Now, clicking on this link results in the following:


So if you have the smartscreen filter turned on in IE8 (or Chrome or Firefox), you will see a screen similar to this. Congratulations! You’ve done your part to thwart the phishers.

However, with the smartscreen filter turned off, we see a page that looks like the following:



I imagine that Chase has a page somewhere that looks like this. The guys who are sending this one out probably just ripped off the template and modified it for their purposes. The phrase, “Chase.com Demo” is a giveaway.

Also look at the URL in the address bar. There is no reference to any legitimate business domain name, which is why the smartscreen filter kicked this thing to the skids.

The other thing here to notice is that this is not a secure connection. Anytime a web connection is transferring secure data, the connection will encrypt the data before it sends it.

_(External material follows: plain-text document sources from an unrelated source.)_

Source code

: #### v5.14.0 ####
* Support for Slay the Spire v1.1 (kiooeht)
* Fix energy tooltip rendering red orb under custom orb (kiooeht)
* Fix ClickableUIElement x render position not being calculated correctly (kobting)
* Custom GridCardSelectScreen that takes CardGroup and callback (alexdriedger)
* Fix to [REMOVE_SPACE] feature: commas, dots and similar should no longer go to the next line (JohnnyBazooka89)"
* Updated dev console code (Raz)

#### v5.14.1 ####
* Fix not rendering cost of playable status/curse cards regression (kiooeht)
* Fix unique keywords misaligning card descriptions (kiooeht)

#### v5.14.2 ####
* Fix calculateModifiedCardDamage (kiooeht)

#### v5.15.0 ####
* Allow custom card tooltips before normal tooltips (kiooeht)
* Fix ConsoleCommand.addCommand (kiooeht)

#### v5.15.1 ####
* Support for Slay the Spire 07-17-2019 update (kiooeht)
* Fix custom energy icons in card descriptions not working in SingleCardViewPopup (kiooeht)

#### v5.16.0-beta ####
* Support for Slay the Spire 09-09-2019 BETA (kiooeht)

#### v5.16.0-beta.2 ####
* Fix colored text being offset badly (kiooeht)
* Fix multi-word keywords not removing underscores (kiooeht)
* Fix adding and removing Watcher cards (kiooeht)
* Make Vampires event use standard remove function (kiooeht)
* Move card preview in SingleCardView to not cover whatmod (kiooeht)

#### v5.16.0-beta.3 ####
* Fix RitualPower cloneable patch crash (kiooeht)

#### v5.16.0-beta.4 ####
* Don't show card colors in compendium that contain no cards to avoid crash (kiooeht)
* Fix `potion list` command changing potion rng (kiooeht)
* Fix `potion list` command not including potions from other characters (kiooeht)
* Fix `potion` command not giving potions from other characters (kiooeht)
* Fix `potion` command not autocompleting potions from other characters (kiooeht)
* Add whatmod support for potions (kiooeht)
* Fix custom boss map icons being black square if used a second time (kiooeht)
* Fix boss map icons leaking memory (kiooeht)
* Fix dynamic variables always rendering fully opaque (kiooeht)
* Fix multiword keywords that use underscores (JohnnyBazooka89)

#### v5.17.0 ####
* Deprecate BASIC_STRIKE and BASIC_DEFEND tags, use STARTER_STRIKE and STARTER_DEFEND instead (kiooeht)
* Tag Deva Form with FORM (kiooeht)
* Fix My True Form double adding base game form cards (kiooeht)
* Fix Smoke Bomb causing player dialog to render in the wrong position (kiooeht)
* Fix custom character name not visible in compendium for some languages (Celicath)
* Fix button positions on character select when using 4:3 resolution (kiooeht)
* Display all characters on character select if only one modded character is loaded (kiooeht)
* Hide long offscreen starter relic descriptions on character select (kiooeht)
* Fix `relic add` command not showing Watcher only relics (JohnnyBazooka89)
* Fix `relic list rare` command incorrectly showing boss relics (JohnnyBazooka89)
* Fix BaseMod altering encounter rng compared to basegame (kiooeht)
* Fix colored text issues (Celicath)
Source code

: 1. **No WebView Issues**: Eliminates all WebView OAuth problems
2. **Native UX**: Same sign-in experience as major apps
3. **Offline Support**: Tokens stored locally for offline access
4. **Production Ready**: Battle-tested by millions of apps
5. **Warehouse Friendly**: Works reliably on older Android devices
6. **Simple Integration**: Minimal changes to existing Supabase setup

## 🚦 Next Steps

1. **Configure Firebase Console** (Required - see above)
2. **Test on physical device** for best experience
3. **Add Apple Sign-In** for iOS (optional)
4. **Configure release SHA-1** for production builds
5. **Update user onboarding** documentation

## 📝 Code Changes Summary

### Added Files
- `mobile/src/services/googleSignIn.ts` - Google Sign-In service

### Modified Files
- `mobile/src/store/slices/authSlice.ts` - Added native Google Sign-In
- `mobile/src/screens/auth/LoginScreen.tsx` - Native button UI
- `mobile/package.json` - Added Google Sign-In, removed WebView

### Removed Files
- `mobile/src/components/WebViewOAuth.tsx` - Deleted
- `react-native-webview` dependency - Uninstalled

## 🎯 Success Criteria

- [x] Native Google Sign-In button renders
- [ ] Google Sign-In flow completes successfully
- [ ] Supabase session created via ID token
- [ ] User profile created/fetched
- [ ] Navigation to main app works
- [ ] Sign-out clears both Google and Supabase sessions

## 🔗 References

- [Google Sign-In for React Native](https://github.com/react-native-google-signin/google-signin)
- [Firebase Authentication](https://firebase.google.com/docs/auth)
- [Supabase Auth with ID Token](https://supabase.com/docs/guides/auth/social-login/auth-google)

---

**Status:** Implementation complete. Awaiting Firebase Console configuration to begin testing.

If the connection is secure, you will see something like the following:


This is for a Google Analytics account. The connection is secured using the https protocol. The quick way to tell if the connection is secure is to look for the “lock” at the top of the browser. If you don’t see the lock at the top and the site is requesting that you pass over secure or sensitive data like passwords or account numbers, it’s time to cut and run.

This site from “Fake Chase” is using the unsecured protocol, it isn’t locked down and it’s asking for secure information, like your User ID, the password to your Chase account, social security number…

And of course, no financial institution would ask you for this kind of information via email, ever. So don’t give it out.

This holiday season while you are out doing the “shop ‘til you drop” thing, remember that there are some unsavory characters who are also out there shopping… for you and your bank account numbers. Don’t let them get yours.

Stay vigilant.

2 comments:

Kristen Clarke said...

To avoid becoming a victim of phishing scams, education and training is key. I would recommend playing the Anti-Phishing Phil online training game to learn how to avoid fraudulent links: http://wombatsecurity.com/antiphishingphil.

Larry Prevost, Sales IT Tech said...

Thank you for the resource Kristen.

I've seen a couple of other training organizations out there targeting the phishing industry. Their methodology is to educate their client companies and then send out 'trap' emails to test if any of the knowledge is making a difference in the user community.

This is the first time I've seen a security organization target the phishing industry by using educational gaming. I think this will be a big hit.

Folks, if you haven't been to the site yet, go visit www.wombatsecurity.com and give antiphishingphil a spin.

And for all the sales people out there, definitely go test yourself. This simple educational phishing exercise can help you avoid hours of system downtime.